MI5: Russland will „Chaos auf den Straßen Europas“

Unter der Hand allerdings räumen Experten ein, dass es der Allianz im Einzelfall noch schwerfallen dürfte, eine erstens gemeinsame und zweitens auch überzeugende Reaktion hinzubekommen. Dies gilt bereits im ersten von fünf Szenarien, die derzeit in den internen Debatten des Bündnisses eine Rolle spielen.
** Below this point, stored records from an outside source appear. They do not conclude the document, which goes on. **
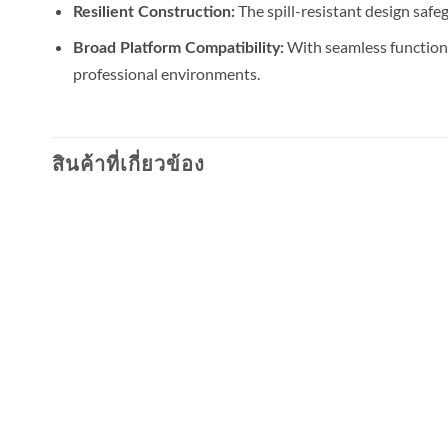
The spill-resistant design saf
Resilient Construction:
With seamless functiona
Broad Platform Compatibility:
professional environments.
สินค้าที่เกี่ยวข้อง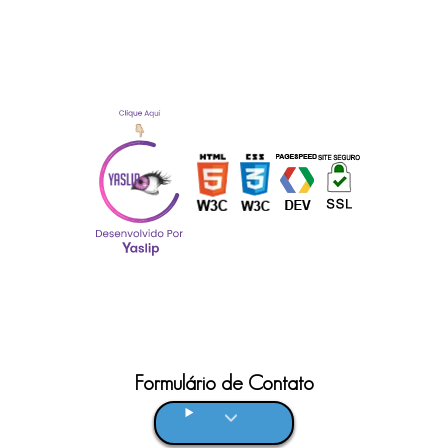
Formulário de Contato
Clique aqui!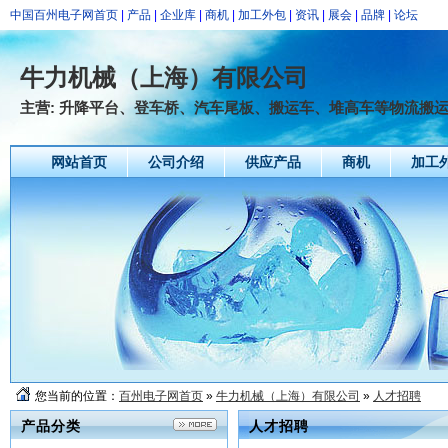
中国百州电子网首页
|
产品
|
企业库
|
商机
|
加工外包
|
资讯
|
展会
|
品牌
|
论坛
牛力机械（上海）有限公司
主营: 升降平台、登车桥、汽车尾板、搬运车、堆高车等物流搬
网站首页
公司介绍
供应产品
商机
加工
您当前的位置：
百州电子网首页
»
牛力机械（上海）有限公司
»
人才招聘
产品分类
人才招聘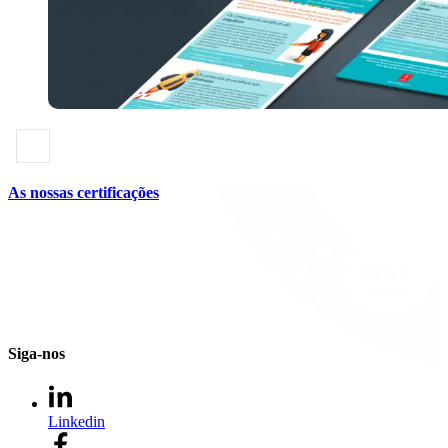
As nossas certificações
Siga-nos
Linkedin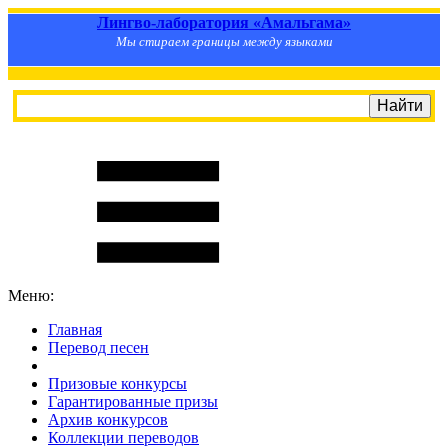
Лингво-лаборатория «Амальгама»
Мы стираем границы между языками
Меню:
Главная
Перевод песен
S
m
i
l
e
R
a
t
e
Призовые конкурсы
Гарантированные призы
Архив конкурсов
Коллекции переводов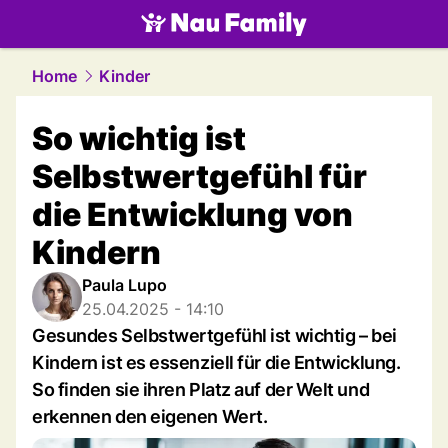
family.
NAU.ch
Home
Kinder
So wichtig ist
Selbstwertgefühl für
die Entwicklung von
Kindern
Paula Lupo
25.04.2025 - 14:10
Gesundes Selbstwertgefühl ist wichtig – bei
Kindern ist es essenziell für die Entwicklung.
So finden sie ihren Platz auf der Welt und
erkennen den eigenen Wert.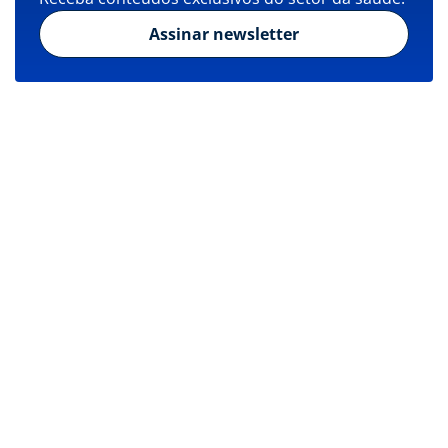
Assinar newsletter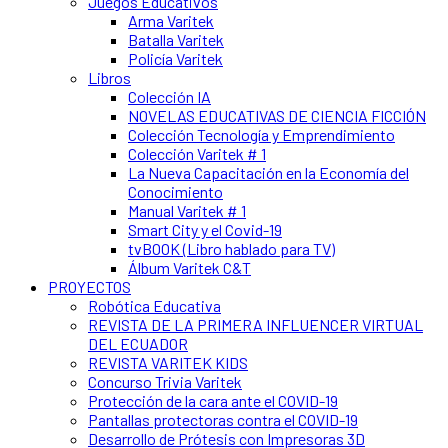
Juegos Educativos
Arma Varitek
Batalla Varitek
Policía Varitek
Libros
Colección IA
NOVELAS EDUCATIVAS DE CIENCIA FICCIÓN
Colección Tecnología y Emprendimiento
Colección Varitek # 1
La Nueva Capacitación en la Economía del
Conocimiento
Manual Varitek # 1
Smart City y el Covid-19
tvBOOK (Libro hablado para TV)
Álbum Varitek C&T
PROYECTOS
Robótica Educativa
REVISTA DE LA PRIMERA INFLUENCER VIRTUAL
DEL ECUADOR
REVISTA VARITEK KIDS
Concurso Trivia Varitek
Protección de la cara ante el COVID-19
Pantallas protectoras contra el COVID-19
Desarrollo de Prótesis con Impresoras 3D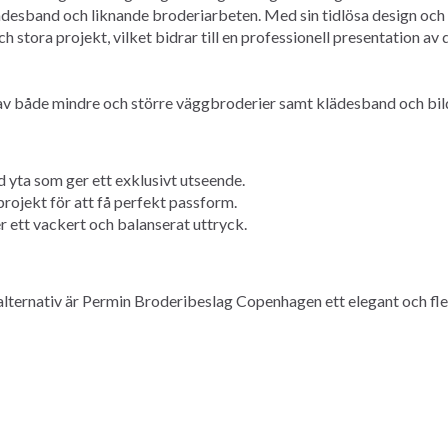
ädesband och liknande broderiarbeten. Med sin tidlösa design och o
ora projekt, vilket bidrar till en professionell presentation av d
 av både mindre och större väggbroderier samt klädesband och bil
yta som ger ett exklusivt utseende.
 projekt för att få perfekt passform.
r ett vackert och balanserat uttryck.
lternativ är Permin Broderibeslag Copenhagen ett elegant och flex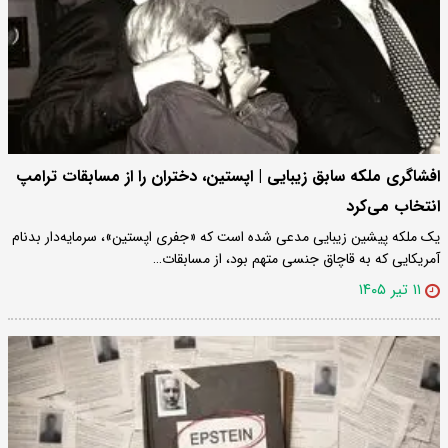
افشاگری ملکه سابق زیبایی | اپستین، دختران را از مسابقات ترامپ
انتخاب می‌کرد
یک ملکه پیشین زیبایی مدعی شده است که «جفری اپستین»، سرمایه‌دار بدنام
آمریکایی که به قاچاق جنسی متهم بود، از مسابقات…
۱۱ تیر ۱۴۰۵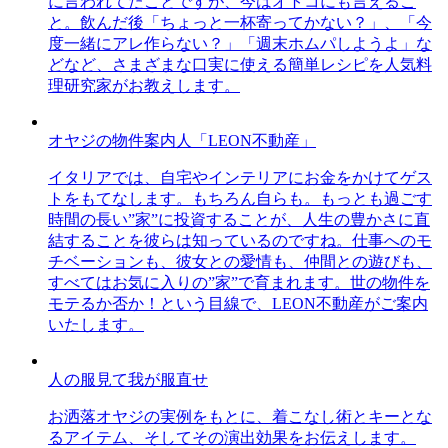
に言われてたことですが、今はオトコにも言えるこ
と。飲んだ後「ちょっと一杯寄ってかない？」、「今
度一緒にアレ作らない？」「週末ホムパしようよ」な
どなど、さまざまな口実に使える簡単レシピを人気料
理研究家がお教えします。
オヤジの物件案内人「LEON不動産」
イタリアでは、自宅やインテリアにお金をかけてゲス
トをもてなします。もちろん自らも。もっとも過ごす
時間の長い”家”に投資することが、人生の豊かさに直
結することを彼らは知っているのですね。仕事へのモ
チベーションも、彼女との愛情も、仲間との遊びも、
すべてはお気に入りの”家”で育まれます。世の物件を
モテるか否か！という目線で、LEON不動産がご案内
いたします。
人の服見て我が服直せ
お洒落オヤジの実例をもとに、着こなし術とキーとな
るアイテム、そしてその演出効果をお伝えします。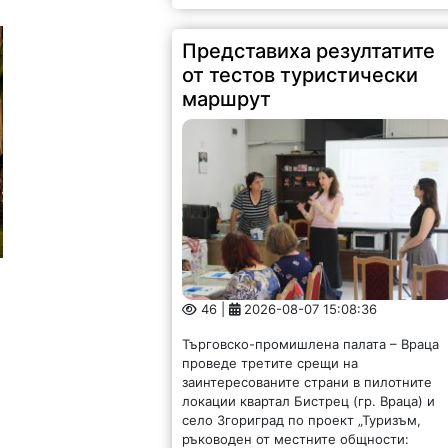
Представиха резултатите
от тестов туристически
маршрут
46 |
2026-08-07 15:08:36
Търговско-промишлена палата – Враца
проведе третите срещи на
заинтересованите страни в пилотните
локации квартал Бистрец (гр. Враца) и
село Згориград по проект „Туризъм,
ръководен от местните общности:
създаване на устойчиви...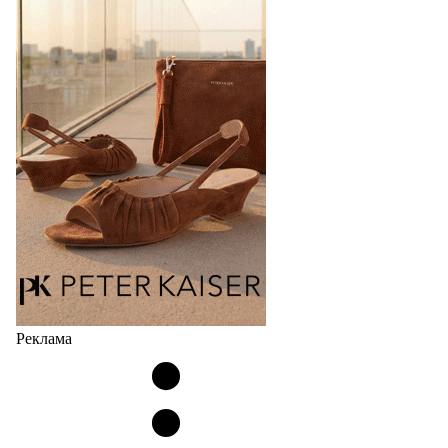
Реклама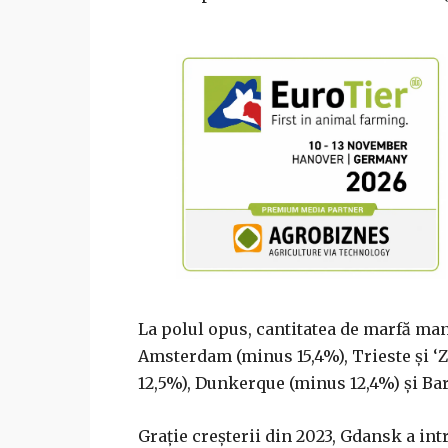
La polul opus, cantitatea de marfă man
Amsterdam (minus 15,4%), Trieste şi ‘
12,5%), Dunkerque (minus 12,4%) şi Ba
Graţie creşterii din 2023, Gdansk a int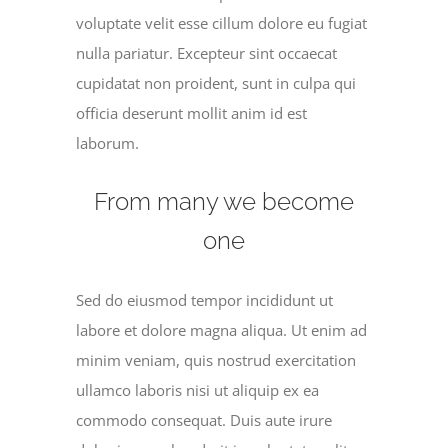
voluptate velit esse cillum dolore eu fugiat
nulla pariatur. Excepteur sint occaecat
cupidatat non proident, sunt in culpa qui
officia deserunt mollit anim id est
laborum.
From many we become
one
Sed do eiusmod tempor incididunt ut
labore et dolore magna aliqua. Ut enim ad
minim veniam, quis nostrud exercitation
ullamco laboris nisi ut aliquip ex ea
commodo consequat. Duis aute irure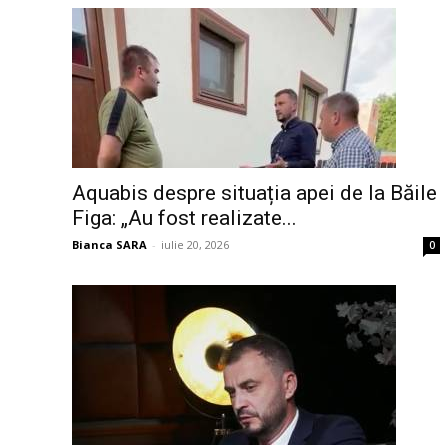
Aquabis despre situația apei de la Băile
Figa: „Au fost realizate...
Bianca SARA
-
iulie 20, 2026
0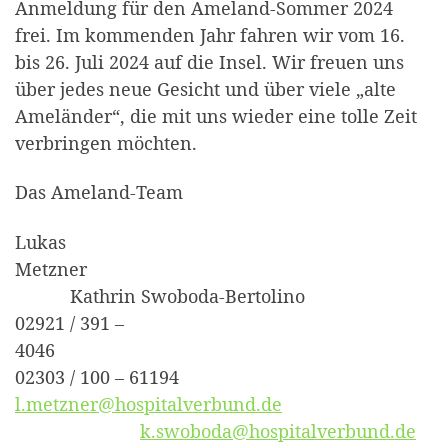
Anmeldung für den Ameland-Sommer 2024
frei. Im kommenden Jahr fahren wir vom 16.
bis 26. Juli 2024 auf die Insel. Wir freuen uns
über jedes neue Gesicht und über viele „alte
Ameländer“, die mit uns wieder eine tolle Zeit
verbringen möchten.
Das Ameland-Team
Lukas
Metzner
Kathrin Swoboda-Bertolino
02921 / 391 –
4046
02303 / 100 – 61194
l.metzner@hospitalverbund.de
k.swoboda@hospitalverbund.de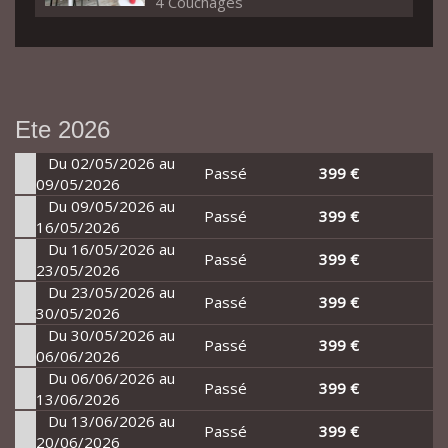
4 Couchages
Ete 2026
Du 02/05/2026 au
Passé
399 €
09/05/2026
Du 09/05/2026 au
Passé
399 €
16/05/2026
Du 16/05/2026 au
Passé
399 €
23/05/2026
Du 23/05/2026 au
Passé
399 €
30/05/2026
Du 30/05/2026 au
Passé
399 €
06/06/2026
Du 06/06/2026 au
Passé
399 €
13/06/2026
Du 13/06/2026 au
Passé
399 €
20/06/2026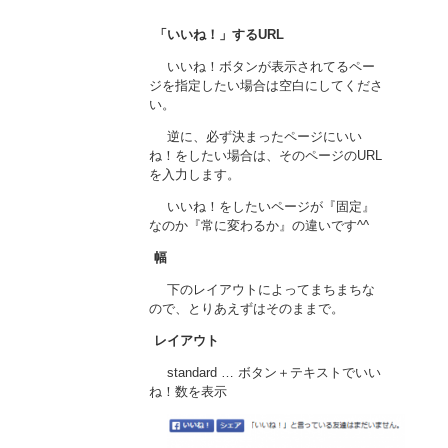
「いいね！」するURL
いいね！ボタンが表示されてるペー
ジを指定したい場合は空白にしてくださ
い。
逆に、必ず決まったページにいい
ね！をしたい場合は、そのページのURL
を入力します。
いいね！をしたいページが『固定』
なのか『常に変わるか』の違いです^^
幅
下のレイアウトによってまちまちな
ので、とりあえずはそのままで。
レイアウト
standard … ボタン＋テキストでいい
ね！数を表示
Russische Drohnen über Nato-Staaten: Aus Putins Sicht könnten sich Provokationen durch Drohnen dazu eignen, in der Allianz Zwist zu säen. Im September verletzten russische Drohnen bereits den Luftraum von Rumänien und Lettland. Weil so etwas nicht zum ersten Mal geschah, setzt sich jetzt die Staatengruppe „Bukarest 9″ (Rumänien, Bulgarien, Polen, Tschechien, Estland, Lettland, Litauen, Slowakei, Ungarn) innerhalb der Nato für eine härtere Gangart gegenüber Russland ein. Dies würde auf den Abschuss russischer Drohnen durch gemeinsame Flugabwehr­systeme hinauslaufen – könnte aber auch die Gefahr einer Konfrontation zwischen Nato und Russland erhöhen.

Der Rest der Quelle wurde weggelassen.